In 2017, a planned speaking arrangement by Atshan at Friends' Central School, a Quaker school in Wynnewood, Pennsylvania, was cancelled after some parents complained that Atshan supported the BDS movement. However, as of 2018, Atshan has never been an active member of the BDS movement. Two of the school's teachers, who invited Atshan on behalf of the school's Peace and Equality in Palestine club, were suspended. Although the school later re-exetended the speaking invitation, Atshan declined, saying he would not speak at the school until they reinstated the suspended teachers.
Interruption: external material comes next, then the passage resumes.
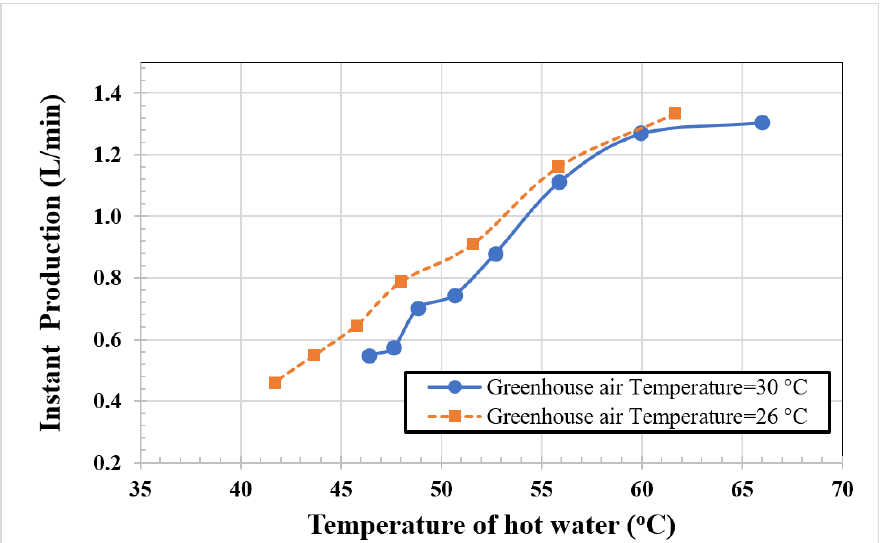
Figure 10. Instantaneous production of fresh water versus the temperature of the seawater at two different levels of the greenhouse air temperature.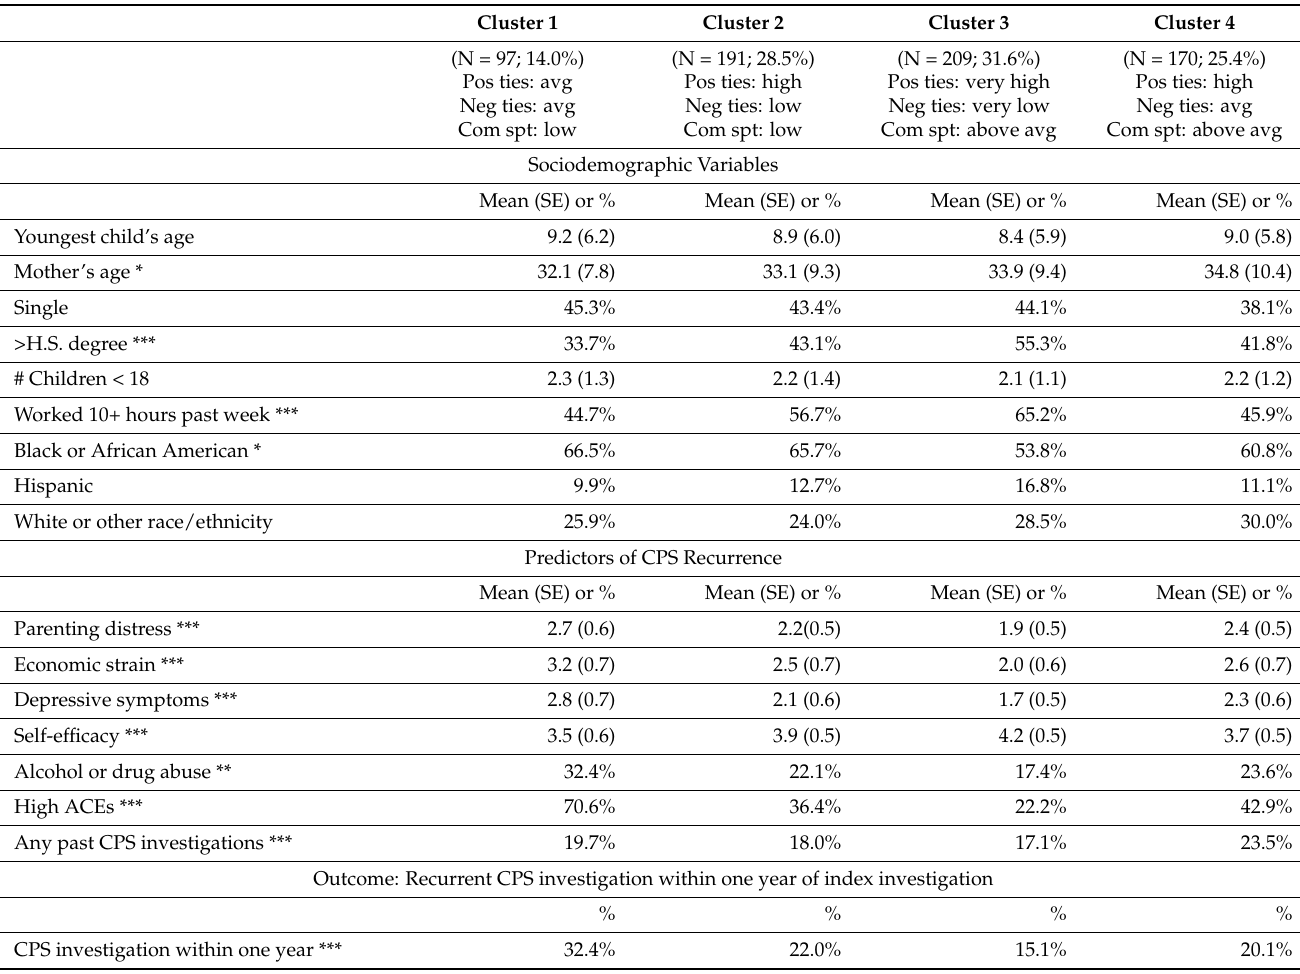
Table 3. Sociodemographic and Key Predictors by Cluster (N =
In 2018, Atshan's speaking engagement at the Jewish Museum Berlin was cancelled after comments from 2014 surfaced in which he called Israel an apartheid state. Atshan's planned talk was titled "On Being Queer and Palestinian in East Jerusalem", as part of the museum's exhibit on Jerusalem. The talk ultimately took place and was hosted by the Institute for Cultural Inquiry (ICI) Berlin.

== Career ==
Atshan is currently an associate professor of peace and conflict studies and anthropology and the Chair of the Department of Peace and Conflict Studies at Swarthmore College, a historically Quaker private liberal arts college near Philadelphia.

Atshan was hired at Emory University in 2021, and was tenured in January 2022, becoming the first tenured Palestinian professor at the university.

During the 2020–2021 academic year, Atshan was a visiting assistant professor of anthropology and senior research scholar in Middle Eastern Studies at the University of California, Berkeley.

== Recognition ==
In 2020, Atshan was named one of Arab America Foundation's 40 Under 40.

Atshan has also received awards such as The Paul & Daisy Soros Fellowships for New Americans, the Young Global Leader Award from the Council for the United States and Italy, the Kathryn Davis Fellowship for Peace, and he has been inducted into the Martin Luther King Jr Collegium of Scholars at Morehouse College.

== Personal life ==
Atshan is a Quaker and a pacifist; he is also gay.

==Works==
- Atshan, Sa'ed (2020). "Queer Palestine and the Empire of Critique"
- Atshan, Sa'ed (2020). "The Moral Triangle: Germans, Israelis, Palestinians"
  - Atshan, Sa’ed (2021). "Israelis, Palästinenser und Deutsche in Berlin"
- Atshan, Saʼed; Galor, Katharina; Stuckrad, Kocku von (2021). Israelis, Palästinenser und Deutsche in Berlin: Geschichten einer komplexen Beziehung(1 ed.). Boston: De Gruyter. ISBN 978-3-11-073439-3
- Atshan, Sa'ed; Galor, Katharina, eds. (2022). Reel gender: Palestinian and Israeli cinema. New York: Bloomsbury Academic. ISBN 978-1-5013-9421-8
- Atshan, Sa'ed (2026). In a Land of Aid: Essays on the Palestinian Condition. Stanford University Press. ISBN 978-0-8047-9833-4. ISBN 978-1-5036-4896-8.